If the E in ESG has benefited from decades of emissions-accounting standardization, the S has not. Social metrics cover an enormous and heterogeneous range of issues — workplace safety, living wages, gender equity, racial representation, supply-chain human rights, data privacy, community investment, and consumer protection — with no single accounting standard, no universal unit of measurement, and no mandatory disclosure regime comparable to the Greenhouse Gas Protocol. This makes social data simultaneously the most important for understanding a company's relationship with people and the hardest to analyze rigorously.
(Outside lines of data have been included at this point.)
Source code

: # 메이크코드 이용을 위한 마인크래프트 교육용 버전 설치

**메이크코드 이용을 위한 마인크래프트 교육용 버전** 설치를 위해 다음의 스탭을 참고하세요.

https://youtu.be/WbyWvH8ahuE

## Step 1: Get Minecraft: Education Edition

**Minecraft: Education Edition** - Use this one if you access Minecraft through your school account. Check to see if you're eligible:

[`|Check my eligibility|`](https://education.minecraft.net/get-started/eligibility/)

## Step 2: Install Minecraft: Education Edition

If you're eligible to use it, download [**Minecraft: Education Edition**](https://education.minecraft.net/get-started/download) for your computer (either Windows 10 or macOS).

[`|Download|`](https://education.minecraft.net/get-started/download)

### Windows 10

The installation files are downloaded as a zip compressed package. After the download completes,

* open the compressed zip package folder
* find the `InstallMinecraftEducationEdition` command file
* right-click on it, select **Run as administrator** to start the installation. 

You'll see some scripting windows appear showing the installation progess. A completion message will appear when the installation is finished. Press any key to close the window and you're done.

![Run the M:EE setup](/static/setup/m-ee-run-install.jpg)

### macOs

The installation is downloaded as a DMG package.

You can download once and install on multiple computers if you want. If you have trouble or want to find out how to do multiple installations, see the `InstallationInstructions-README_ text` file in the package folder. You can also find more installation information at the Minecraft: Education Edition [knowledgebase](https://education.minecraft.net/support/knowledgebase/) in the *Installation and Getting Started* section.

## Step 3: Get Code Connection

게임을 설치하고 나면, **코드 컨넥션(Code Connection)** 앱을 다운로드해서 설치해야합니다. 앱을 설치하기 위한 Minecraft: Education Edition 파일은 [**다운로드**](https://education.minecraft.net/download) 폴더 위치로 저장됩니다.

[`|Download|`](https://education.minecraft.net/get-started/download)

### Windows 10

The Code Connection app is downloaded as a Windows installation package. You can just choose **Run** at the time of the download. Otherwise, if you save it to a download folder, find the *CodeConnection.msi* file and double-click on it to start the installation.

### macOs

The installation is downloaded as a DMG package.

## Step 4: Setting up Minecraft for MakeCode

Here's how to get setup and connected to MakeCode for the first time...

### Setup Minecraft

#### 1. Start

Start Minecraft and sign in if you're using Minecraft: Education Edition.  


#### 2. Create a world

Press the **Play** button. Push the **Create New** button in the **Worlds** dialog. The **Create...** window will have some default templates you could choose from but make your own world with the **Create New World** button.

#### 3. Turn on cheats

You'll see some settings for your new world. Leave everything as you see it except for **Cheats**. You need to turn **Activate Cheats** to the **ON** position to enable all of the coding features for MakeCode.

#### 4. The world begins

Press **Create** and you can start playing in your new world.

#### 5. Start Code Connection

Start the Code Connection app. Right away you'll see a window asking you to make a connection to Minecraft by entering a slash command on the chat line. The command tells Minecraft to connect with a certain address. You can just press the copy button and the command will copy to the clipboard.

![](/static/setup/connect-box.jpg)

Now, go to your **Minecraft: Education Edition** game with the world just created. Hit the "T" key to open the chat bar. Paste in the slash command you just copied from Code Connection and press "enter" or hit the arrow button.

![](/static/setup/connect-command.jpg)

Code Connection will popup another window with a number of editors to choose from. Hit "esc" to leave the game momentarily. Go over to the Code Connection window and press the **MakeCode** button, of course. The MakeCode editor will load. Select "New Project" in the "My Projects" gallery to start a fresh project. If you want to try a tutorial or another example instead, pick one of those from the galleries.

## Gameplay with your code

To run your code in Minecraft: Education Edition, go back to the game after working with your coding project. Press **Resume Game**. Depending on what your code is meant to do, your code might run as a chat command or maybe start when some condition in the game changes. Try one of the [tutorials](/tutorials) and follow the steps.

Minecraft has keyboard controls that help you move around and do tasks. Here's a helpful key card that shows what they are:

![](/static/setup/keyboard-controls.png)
Why Social Matters Financially

The argument for integrating social metrics is not purely ethical. Companies with serious labor-rights violations face operational disruptions, regulatory fines, reputational damage, and consumer boycotts that translate directly into financial risk. Nike's 1990s sweatshop scandal, H&M's supply-chain controversies, and Samsung's recurring labor disputes in overseas factories all demonstrate that social failures create material costs. Conversely, evidence suggests companies with higher employee satisfaction — as proxied by Great Place to Work scores, Glassdoor ratings, and the JUST Capital labor standards index — tend to generate superior long-term returns.
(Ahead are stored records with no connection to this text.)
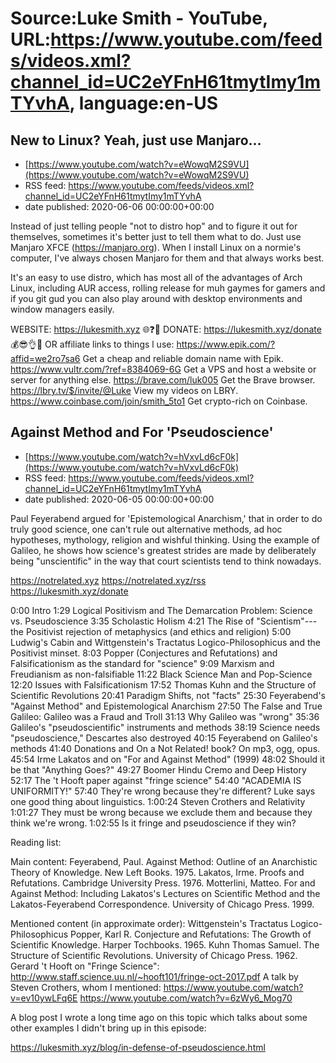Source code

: # Source:Luke Smith - YouTube, URL:https://www.youtube.com/feeds/videos.xml?channel_id=UC2eYFnH61tmytImy1mTYvhA, language:en-US

## New to Linux? Yeah, just use Manjaro...
 - [https://www.youtube.com/watch?v=eWowqM2S9VU](https://www.youtube.com/watch?v=eWowqM2S9VU)
 - RSS feed: https://www.youtube.com/feeds/videos.xml?channel_id=UC2eYFnH61tmytImy1mTYvhA
 - date published: 2020-06-06 00:00:00+00:00

Instead of just telling people "not to distro hop" and to figure it out for themselves, sometimes it's better just to tell them what to do. Just use Manjaro XFCE (https://manjaro.org). When I install Linux on a normie's computer, I've always chosen Manjaro for them and that always works best.

It's an easy to use distro, which has most all of the advantages of Arch Linux, including AUR access, rolling release for muh gaymes for gamers and if you git gud you can also play around with desktop environments and window managers easily.

WEBSITE: https://lukesmith.xyz 🌐❓🔎
DONATE: https://lukesmith.xyz/donate 💰😎👌💯
OR affiliate links to things l use:
https://www.epik.com/?affid=we2ro7sa6 Get a cheap and reliable domain name with Epik.
https://www.vultr.com/?ref=8384069-6G Get a VPS and host a website or server for anything else.
https://brave.com/luk005 Get the Brave browser.
https://lbry.tv/$/invite/@Luke View my videos on LBRY.
https://www.coinbase.com/join/smith_5to1 Get crypto-rich on Coinbase.

## Against Method and For 'Pseudoscience'
 - [https://www.youtube.com/watch?v=hVxvLd6cF0k](https://www.youtube.com/watch?v=hVxvLd6cF0k)
 - RSS feed: https://www.youtube.com/feeds/videos.xml?channel_id=UC2eYFnH61tmytImy1mTYvhA
 - date published: 2020-06-05 00:00:00+00:00

Paul Feyerabend argued for 'Epistemological Anarchism,' that in order to do truly good science, one can't rule out alternative methods, ad hoc hypotheses, mythology, religion and wishful thinking. Using the example of Galileo, he shows how science's greatest strides are made by deliberately being "unscientific" in the way that court scientists tend to think nowadays.

 https://notrelated.xyz
 https://notrelated.xyz/rss
 https://lukesmith.xyz/donate

0:00 Intro
1:29 Logical Positivism and The Demarcation Problem: Science vs. Pseudoscience
3:35 Scholastic Holism
4:21 The Rise of "Scientism"---the Positivist rejection of metaphysics (and ethics and religion)
5:00 Ludwig's Cabin and Wittgenstein's Tractatus Logico-Philosophicus and the Positivist minset.
8:03 Popper (Conjectures and Refutations) and Falsificationism as the standard for "science"
9:09 Marxism and Freudianism as non-falsifiable
11:22 Black Science Man and Pop-Science
12:20 Issues with Falsificationism
17:52 Thomas Kuhn and the Structure of Scientific Revolutions
20:41 Paradigm Shifts, not "facts"
25:30 Feyerabend's "Against Method" and Epistemological Anarchism
27:50 The False and True Galileo: Galileo was a Fraud and Troll
31:13 Why Galileo was "wrong"
35:36 Galileo's "pseudoscientific" instruments and methods
38:19 Science needs "pseudoscience," Descartes also destroyed
40:15 Feyerabend on Galileo's methods
41:40 Donations and On a Not Related! book? On mp3, ogg, opus.
45:54 Irme Lakatos and on "For and Against Method" (1999)
48:02 Should it be that "Anything Goes?"
49:27 Boomer Hindu Cremo and Deep History
52:17 The 't Hooft paper against "fringe science"
54:40 "ACADEMIA IS UNIFORMITY!"
57:40 They're wrong because they're different? Luke says one good thing about linguistics.
1:00:24 Steven Crothers and Relativity
1:01:27 They must be wrong because we exclude them and because they think we're wrong.
1:02:55 Is it fringe and pseudoscience if they win?

 Reading list:

 Main content: Feyerabend, Paul. Against Method: Outline of an Anarchistic Theory of Knowledge. New Left Books. 1975. Lakatos, Irme. Proofs and Refutations. Cambridge University Press. 1976. Motterlini, Matteo. For and Against Method: Including Lakatos's Lectures on Scientific Method and the Lakatos-Feyerabend Correspondence. University of Chicago Press. 1999.

 Mentioned content (in approximate order): Wittgenstein's Tractatus Logico-Philosophicus Popper, Karl R. Conjecture and Refutations: The Growth of Scientific Knowledge. Harper Tochbooks. 1965. Kuhn Thomas Samuel. The Structure of Scientific Revolutions. University of Chicago Press. 1962. Gerard 't Hooft on "Fringe Science": http://www.staff.science.uu.nl/~hooft101/fringe-oct-2017.pdf A talk by Steven Crothers, whom I mentioned: https://www.youtube.com/watch?v=ev10ywLFq6E https://www.youtube.com/watch?v=6zWy6_Mog70

 A blog post I wrote a long time ago on this topic which talks about some other examples I didn't bring up in this episode:

 https://lukesmith.xyz/blog/in-defense-of-pseudoscience.html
Human rights due diligence has become a legal requirement, not merely a best practice, in several jurisdictions. The UK Modern Slavery Act requires large companies to disclose their supply-chain anti-slavery efforts. The EU Corporate Sustainability Due Diligence Directive requires companies to identify, prevent, and remediate human rights and environmental harms throughout their supply chains. US Customs and Border Protection can detain and deny imports if they contain goods made with forced labor. These regulatory requirements create financial and operational risks that investors must assess.
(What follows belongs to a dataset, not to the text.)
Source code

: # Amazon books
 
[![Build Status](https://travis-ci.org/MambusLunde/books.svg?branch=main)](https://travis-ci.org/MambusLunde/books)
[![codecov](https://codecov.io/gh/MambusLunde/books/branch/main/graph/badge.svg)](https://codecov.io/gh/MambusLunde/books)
The Data Problem and Its Workarounds

Social data suffers from three overlapping problems. First, it is largely self-reported: companies disclose what they choose to disclose in sustainability reports, with no mandatory audit. Second, it is poorly standardized: a "safety incident rate" can be calculated in a dozen ways, making cross-company comparisons unreliable without normalization. Third, many of the most important social risks live in supply chains, not on a company's own balance sheet, and getting data on a second-tier supplier's labor practices requires either direct engagement or expensive third-party auditing.

Sophisticated social investors layer multiple sources: regulatory filings and litigation records, NGO and media controversy tracking, satellite and supply-chain mapping technology, and direct company engagement. The chapters in this section walk through each major social metric category, explain the measurement methodologies available, and give practical guidance on incorporating social data into investment analysis despite its limitations.